▶ _About this task_
Everything in the data below is left aside except the lines from the one containing "confezionamento di piccoli og..." through the one containing "opta per la"; repeat those exactly.

--- Records Enclosed Below ---

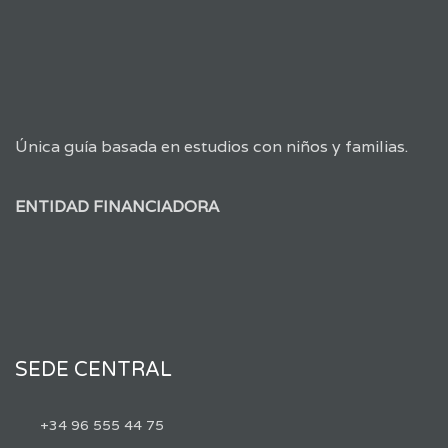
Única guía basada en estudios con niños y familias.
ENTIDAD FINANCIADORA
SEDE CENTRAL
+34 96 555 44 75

--- End of Enclosed Records ---
--- Records Enclosed Below ---

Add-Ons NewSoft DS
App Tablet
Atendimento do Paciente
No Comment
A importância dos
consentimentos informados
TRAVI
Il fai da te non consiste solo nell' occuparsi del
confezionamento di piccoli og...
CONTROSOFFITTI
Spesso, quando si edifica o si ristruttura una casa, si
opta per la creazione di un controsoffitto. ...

--- End of Enclosed Records ---

▶ _Answer for the task_
confezionamento di piccoli og...
CONTROSOFFITTI
Spesso, quando si edifica o si ristruttura una casa, si
opta per la creazione di un controsoffitto. ...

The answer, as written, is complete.